For its current e-vehicles – from the iX1 and iX to the electric flagship i7 – BMW relies on prismatic cells, which are painted and assembled into modules in-house as described above. For the upcoming EV platform for the ‘New Class‘, however, the Munich-based company is aiming to switch to round cells and structural battery packs. So far, three cell suppliers have been confirmed for this: CATL and Eve Energy from China have been confirmed for some time. Only this week it became known that BMW will purchase round cells from Envision AESC for the upcoming production of electric SUVs in the US plant Spartanburg.

Update 01 February 2023

A few months after the announcement, BMW has now started up the first of the cell coating lines at its Leipzig plant – four more are to follow.
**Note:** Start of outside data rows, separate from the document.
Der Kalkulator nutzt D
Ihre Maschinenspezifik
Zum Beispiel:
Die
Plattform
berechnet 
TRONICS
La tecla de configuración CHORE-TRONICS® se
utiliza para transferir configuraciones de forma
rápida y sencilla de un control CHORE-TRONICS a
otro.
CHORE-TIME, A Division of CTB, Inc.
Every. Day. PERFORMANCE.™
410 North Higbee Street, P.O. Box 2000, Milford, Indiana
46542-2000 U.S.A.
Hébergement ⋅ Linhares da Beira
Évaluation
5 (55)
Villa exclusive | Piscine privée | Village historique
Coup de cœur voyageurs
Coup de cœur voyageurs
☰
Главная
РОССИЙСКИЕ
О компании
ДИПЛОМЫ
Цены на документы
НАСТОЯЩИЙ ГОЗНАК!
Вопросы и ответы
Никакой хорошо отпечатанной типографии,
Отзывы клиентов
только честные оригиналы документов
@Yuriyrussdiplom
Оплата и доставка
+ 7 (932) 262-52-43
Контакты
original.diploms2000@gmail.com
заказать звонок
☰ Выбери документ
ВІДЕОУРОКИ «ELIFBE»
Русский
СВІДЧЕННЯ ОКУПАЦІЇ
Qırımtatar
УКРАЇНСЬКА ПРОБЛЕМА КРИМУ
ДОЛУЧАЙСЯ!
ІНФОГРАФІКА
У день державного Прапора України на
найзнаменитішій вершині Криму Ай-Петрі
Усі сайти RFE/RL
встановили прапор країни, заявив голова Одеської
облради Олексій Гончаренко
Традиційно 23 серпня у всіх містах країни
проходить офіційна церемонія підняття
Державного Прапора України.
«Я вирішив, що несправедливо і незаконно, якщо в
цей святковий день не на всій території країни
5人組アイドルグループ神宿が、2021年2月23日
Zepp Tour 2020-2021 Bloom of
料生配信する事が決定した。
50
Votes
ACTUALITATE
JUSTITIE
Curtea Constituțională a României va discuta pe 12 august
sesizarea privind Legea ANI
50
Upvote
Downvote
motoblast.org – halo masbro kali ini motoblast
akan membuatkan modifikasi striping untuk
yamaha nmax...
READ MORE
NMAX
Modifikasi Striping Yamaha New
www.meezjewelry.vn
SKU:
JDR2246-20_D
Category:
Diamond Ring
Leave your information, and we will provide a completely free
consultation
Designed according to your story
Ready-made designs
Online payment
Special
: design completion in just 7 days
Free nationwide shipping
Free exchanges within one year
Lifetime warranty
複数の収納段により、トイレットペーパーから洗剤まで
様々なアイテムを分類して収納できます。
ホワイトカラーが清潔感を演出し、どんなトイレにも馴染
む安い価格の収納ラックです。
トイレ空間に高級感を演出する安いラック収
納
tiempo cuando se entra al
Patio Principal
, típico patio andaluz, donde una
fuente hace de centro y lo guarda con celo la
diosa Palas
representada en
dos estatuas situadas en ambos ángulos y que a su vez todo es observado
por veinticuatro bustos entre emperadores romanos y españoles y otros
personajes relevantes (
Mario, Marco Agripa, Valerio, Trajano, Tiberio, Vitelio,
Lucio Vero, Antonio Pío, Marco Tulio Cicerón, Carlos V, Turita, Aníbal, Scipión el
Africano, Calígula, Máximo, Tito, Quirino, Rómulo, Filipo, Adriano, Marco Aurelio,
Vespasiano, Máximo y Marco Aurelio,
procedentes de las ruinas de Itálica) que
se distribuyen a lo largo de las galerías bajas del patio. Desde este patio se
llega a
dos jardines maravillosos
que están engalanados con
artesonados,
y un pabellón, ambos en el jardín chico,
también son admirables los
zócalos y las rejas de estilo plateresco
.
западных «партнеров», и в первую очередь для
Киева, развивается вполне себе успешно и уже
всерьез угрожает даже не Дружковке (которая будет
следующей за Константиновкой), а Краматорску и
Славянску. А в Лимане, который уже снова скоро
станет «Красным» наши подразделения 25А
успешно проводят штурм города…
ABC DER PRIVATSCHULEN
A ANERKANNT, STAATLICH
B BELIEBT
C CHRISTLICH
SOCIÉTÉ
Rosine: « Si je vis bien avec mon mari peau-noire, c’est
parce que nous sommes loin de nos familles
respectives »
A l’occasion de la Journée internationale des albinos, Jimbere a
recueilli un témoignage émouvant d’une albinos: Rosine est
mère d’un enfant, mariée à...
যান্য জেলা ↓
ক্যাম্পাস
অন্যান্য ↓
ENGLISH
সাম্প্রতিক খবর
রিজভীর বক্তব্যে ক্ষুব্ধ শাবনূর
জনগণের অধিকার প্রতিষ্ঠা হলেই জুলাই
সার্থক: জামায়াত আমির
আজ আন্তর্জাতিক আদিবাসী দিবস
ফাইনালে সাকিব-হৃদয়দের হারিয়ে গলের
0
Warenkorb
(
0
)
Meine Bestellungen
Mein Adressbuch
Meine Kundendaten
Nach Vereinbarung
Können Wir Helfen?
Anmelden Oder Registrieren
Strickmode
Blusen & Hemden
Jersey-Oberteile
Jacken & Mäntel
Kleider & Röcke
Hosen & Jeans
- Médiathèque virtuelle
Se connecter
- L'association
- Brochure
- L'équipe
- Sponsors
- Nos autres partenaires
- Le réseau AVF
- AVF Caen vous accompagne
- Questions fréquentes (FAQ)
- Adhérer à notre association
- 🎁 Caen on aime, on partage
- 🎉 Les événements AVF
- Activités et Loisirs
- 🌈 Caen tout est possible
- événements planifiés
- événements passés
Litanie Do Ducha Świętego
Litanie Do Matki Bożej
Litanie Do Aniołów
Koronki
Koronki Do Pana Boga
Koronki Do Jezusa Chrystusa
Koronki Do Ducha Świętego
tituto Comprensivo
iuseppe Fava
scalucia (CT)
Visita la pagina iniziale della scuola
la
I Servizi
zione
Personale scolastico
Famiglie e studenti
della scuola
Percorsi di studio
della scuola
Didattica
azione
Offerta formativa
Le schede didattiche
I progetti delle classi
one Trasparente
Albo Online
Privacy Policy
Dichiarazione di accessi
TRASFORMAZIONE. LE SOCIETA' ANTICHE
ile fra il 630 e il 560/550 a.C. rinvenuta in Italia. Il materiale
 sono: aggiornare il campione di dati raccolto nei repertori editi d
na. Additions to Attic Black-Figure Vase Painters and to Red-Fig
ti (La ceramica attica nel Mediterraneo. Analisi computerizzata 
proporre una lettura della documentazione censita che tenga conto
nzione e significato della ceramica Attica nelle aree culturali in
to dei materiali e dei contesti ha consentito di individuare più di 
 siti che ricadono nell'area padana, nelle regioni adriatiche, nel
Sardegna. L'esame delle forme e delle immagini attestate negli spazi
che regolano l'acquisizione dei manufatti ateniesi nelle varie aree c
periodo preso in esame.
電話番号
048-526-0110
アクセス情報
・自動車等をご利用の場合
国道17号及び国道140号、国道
As BMW writes, all of the planned cell paint lines are to go into series production this year at intervals of around two months.

In addition to the two existing production lines for battery modules and the aforementioned battery cell painting lines, another battery module line and two assembly lines for the production of high-voltage batteries will be added by April 2024. “From 2024 our plant here in Leipzig will be able to run the entire process chain for high-voltage battery production,” says Markus Fallböhmer, Head of Battery Production at the BMW Group. “So we will be making an important contribution to the transformation to electromobility.”

In this process, the supplied battery cells (for the current vehicles, these are still prismatic cells) are first painted, and then assembled into modules. Subsequently, the modules are assembled into a ready-to-install battery. According to BMW, the new plant can paint more than 10 million cells annually and manages over 2,300 cells per hour. Painting is used for protection and is intended to increase robustness.

The painted cells are produced for battery module production in Leipzig, which makes modules for the i4 (vehicle production at the Munich plant) and iX1 (Regensburg plant) models. Another battery module line at the Leipzig plant produces EV components for the BMW iX (Dingolfing plant). From the end of the year, however, the cells and modules will also be used in Leipzig itself: Production of the new generation of the Mini Countryman, which will also be available as a BEV for the first time, will then start there.